What is required
Copy out all the records below, line by line, without changing a single character.

## Start Data to process

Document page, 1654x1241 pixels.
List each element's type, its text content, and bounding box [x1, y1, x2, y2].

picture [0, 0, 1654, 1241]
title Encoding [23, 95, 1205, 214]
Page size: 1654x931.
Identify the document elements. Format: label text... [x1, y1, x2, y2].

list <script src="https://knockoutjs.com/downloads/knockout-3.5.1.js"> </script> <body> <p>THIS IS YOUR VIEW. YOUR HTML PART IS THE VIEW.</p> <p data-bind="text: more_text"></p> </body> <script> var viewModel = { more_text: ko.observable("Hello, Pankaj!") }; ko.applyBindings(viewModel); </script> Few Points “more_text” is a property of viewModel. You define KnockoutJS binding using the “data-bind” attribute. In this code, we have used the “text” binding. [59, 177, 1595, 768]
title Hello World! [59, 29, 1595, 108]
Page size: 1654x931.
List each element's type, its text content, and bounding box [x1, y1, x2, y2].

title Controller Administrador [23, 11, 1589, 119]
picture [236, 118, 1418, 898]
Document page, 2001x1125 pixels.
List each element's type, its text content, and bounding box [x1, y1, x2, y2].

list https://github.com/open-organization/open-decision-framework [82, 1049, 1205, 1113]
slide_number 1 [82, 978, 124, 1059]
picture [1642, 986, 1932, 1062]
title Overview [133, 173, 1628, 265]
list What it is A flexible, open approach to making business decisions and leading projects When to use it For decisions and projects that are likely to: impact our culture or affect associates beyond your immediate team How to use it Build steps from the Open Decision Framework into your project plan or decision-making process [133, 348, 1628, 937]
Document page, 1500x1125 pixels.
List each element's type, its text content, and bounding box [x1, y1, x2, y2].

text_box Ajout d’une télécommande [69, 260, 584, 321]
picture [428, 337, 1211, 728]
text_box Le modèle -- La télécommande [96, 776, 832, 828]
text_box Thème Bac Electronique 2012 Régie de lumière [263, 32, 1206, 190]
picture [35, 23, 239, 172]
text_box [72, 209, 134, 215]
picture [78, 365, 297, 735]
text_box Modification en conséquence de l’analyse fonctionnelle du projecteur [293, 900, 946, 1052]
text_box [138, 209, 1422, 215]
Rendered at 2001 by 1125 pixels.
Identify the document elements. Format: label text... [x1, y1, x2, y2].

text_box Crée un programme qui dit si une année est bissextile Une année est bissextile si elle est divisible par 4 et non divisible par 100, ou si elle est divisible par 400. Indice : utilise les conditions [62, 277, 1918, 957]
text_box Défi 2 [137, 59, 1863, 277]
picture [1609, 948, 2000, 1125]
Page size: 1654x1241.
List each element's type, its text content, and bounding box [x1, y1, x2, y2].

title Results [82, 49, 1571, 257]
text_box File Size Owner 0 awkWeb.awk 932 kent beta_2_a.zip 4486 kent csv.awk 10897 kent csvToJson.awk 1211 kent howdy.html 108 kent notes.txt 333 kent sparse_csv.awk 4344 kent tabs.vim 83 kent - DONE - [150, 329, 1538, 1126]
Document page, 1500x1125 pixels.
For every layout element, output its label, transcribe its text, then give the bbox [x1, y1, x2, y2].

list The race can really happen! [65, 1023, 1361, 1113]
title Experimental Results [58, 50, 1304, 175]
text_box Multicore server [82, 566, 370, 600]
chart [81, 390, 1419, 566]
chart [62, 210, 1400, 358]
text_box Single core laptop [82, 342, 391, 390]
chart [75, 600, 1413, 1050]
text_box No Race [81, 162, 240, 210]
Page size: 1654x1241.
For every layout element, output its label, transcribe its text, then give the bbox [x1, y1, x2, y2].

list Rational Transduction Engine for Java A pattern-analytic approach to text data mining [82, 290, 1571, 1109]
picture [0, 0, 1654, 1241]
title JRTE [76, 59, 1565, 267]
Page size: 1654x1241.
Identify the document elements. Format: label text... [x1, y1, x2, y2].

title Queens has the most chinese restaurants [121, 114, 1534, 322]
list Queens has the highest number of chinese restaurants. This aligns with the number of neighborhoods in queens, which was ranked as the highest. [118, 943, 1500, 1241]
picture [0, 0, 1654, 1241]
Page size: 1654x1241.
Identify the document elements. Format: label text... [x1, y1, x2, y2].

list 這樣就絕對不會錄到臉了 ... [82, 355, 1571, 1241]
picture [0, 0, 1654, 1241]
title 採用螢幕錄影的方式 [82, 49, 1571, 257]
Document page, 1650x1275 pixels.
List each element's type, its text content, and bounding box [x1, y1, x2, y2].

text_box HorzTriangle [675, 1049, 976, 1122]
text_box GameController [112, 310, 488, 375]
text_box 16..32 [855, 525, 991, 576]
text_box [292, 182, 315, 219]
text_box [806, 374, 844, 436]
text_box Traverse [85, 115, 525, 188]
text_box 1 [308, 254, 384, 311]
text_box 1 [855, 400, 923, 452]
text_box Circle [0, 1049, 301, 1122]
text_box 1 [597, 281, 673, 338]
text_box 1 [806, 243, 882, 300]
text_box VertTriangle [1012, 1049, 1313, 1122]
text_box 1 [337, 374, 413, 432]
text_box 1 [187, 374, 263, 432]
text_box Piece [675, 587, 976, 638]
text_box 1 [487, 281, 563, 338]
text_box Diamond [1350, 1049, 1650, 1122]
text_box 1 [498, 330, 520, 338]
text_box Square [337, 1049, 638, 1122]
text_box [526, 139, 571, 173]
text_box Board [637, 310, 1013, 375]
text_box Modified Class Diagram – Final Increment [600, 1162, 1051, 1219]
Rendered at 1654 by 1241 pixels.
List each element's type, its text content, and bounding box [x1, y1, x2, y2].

## End Data to process

Finished task
Document page, 1654x1241 pixels.
List each element's type, its text content, and bounding box [x1, y1, x2, y2].

picture [0, 0, 1654, 1241]
title Encoding [23, 95, 1205, 214]
Page size: 1654x931.
Identify the document elements. Format: label text... [x1, y1, x2, y2].

list <script src="https://knockoutjs.com/downloads/knockout-3.5.1.js"> </script> <body> <p>THIS IS YOUR VIEW. YOUR HTML PART IS THE VIEW.</p> <p data-bind="text: more_text"></p> </body> <script> var viewModel = { more_text: ko.observable("Hello, Pankaj!") }; ko.applyBindings(viewModel); </script> Few Points “more_text” is a property of viewModel. You define KnockoutJS binding using the “data-bind” attribute. In this code, we have used the “text” binding. [59, 177, 1595, 768]
title Hello World! [59, 29, 1595, 108]
Page size: 1654x931.
List each element's type, its text content, and bounding box [x1, y1, x2, y2].

title Controller Administrador [23, 11, 1589, 119]
picture [236, 118, 1418, 898]
Document page, 2001x1125 pixels.
List each element's type, its text content, and bounding box [x1, y1, x2, y2].

list https://github.com/open-organization/open-decision-framework [82, 1049, 1205, 1113]
slide_number 1 [82, 978, 124, 1059]
picture [1642, 986, 1932, 1062]
title Overview [133, 173, 1628, 265]
list What it is A flexible, open approach to making business decisions and leading projects When to use it For decisions and projects that are likely to: impact our culture or affect associates beyond your immediate team How to use it Build steps from the Open Decision Framework into your project plan or decision-making process [133, 348, 1628, 937]
Document page, 1500x1125 pixels.
List each element's type, its text content, and bounding box [x1, y1, x2, y2].

text_box Ajout d’une télécommande [69, 260, 584, 321]
picture [428, 337, 1211, 728]
text_box Le modèle -- La télécommande [96, 776, 832, 828]
text_box Thème Bac Electronique 2012 Régie de lumière [263, 32, 1206, 190]
picture [35, 23, 239, 172]
text_box [72, 209, 134, 215]
picture [78, 365, 297, 735]
text_box Modification en conséquence de l’analyse fonctionnelle du projecteur [293, 900, 946, 1052]
text_box [138, 209, 1422, 215]
Rendered at 2001 by 1125 pixels.
Identify the document elements. Format: label text... [x1, y1, x2, y2].

text_box Crée un programme qui dit si une année est bissextile Une année est bissextile si elle est divisible par 4 et non divisible par 100, ou si elle est divisible par 400. Indice : utilise les conditions [62, 277, 1918, 957]
text_box Défi 2 [137, 59, 1863, 277]
picture [1609, 948, 2000, 1125]
Page size: 1654x1241.
List each element's type, its text content, and bounding box [x1, y1, x2, y2].

title Results [82, 49, 1571, 257]
text_box File Size Owner 0 awkWeb.awk 932 kent beta_2_a.zip 4486 kent csv.awk 10897 kent csvToJson.awk 1211 kent howdy.html 108 kent notes.txt 333 kent sparse_csv.awk 4344 kent tabs.vim 83 kent - DONE - [150, 329, 1538, 1126]
Document page, 1500x1125 pixels.
For every layout element, output its label, transcribe its text, then give the bbox [x1, y1, x2, y2].

list The race can really happen! [65, 1023, 1361, 1113]
title Experimental Results [58, 50, 1304, 175]
text_box Multicore server [82, 566, 370, 600]
chart [81, 390, 1419, 566]
chart [62, 210, 1400, 358]
text_box Single core laptop [82, 342, 391, 390]
chart [75, 600, 1413, 1050]
text_box No Race [81, 162, 240, 210]
Page size: 1654x1241.
For every layout element, output its label, transcribe its text, then give the bbox [x1, y1, x2, y2].

list Rational Transduction Engine for Java A pattern-analytic approach to text data mining [82, 290, 1571, 1109]
picture [0, 0, 1654, 1241]
title JRTE [76, 59, 1565, 267]
Page size: 1654x1241.
Identify the document elements. Format: label text... [x1, y1, x2, y2].

title Queens has the most chinese restaurants [121, 114, 1534, 322]
list Queens has the highest number of chinese restaurants. This aligns with the number of neighborhoods in queens, which was ranked as the highest. [118, 943, 1500, 1241]
picture [0, 0, 1654, 1241]
Page size: 1654x1241.
Identify the document elements. Format: label text... [x1, y1, x2, y2].

list 這樣就絕對不會錄到臉了 ... [82, 355, 1571, 1241]
picture [0, 0, 1654, 1241]
title 採用螢幕錄影的方式 [82, 49, 1571, 257]
Document page, 1650x1275 pixels.
List each element's type, its text content, and bounding box [x1, y1, x2, y2].

text_box HorzTriangle [675, 1049, 976, 1122]
text_box GameController [112, 310, 488, 375]
text_box 16..32 [855, 525, 991, 576]
text_box [292, 182, 315, 219]
text_box [806, 374, 844, 436]
text_box Traverse [85, 115, 525, 188]
text_box 1 [308, 254, 384, 311]
text_box 1 [855, 400, 923, 452]
text_box Circle [0, 1049, 301, 1122]
text_box 1 [597, 281, 673, 338]
text_box 1 [806, 243, 882, 300]
text_box VertTriangle [1012, 1049, 1313, 1122]
text_box 1 [337, 374, 413, 432]
text_box 1 [187, 374, 263, 432]
text_box Piece [675, 587, 976, 638]
text_box 1 [487, 281, 563, 338]
text_box Diamond [1350, 1049, 1650, 1122]
text_box 1 [498, 330, 520, 338]
text_box Square [337, 1049, 638, 1122]
text_box [526, 139, 571, 173]
text_box Board [637, 310, 1013, 375]
text_box Modified Class Diagram – Final Increment [600, 1162, 1051, 1219]
Rendered at 1654 by 1241 pixels.
List each element's type, its text content, and bounding box [x1, y1, x2, y2].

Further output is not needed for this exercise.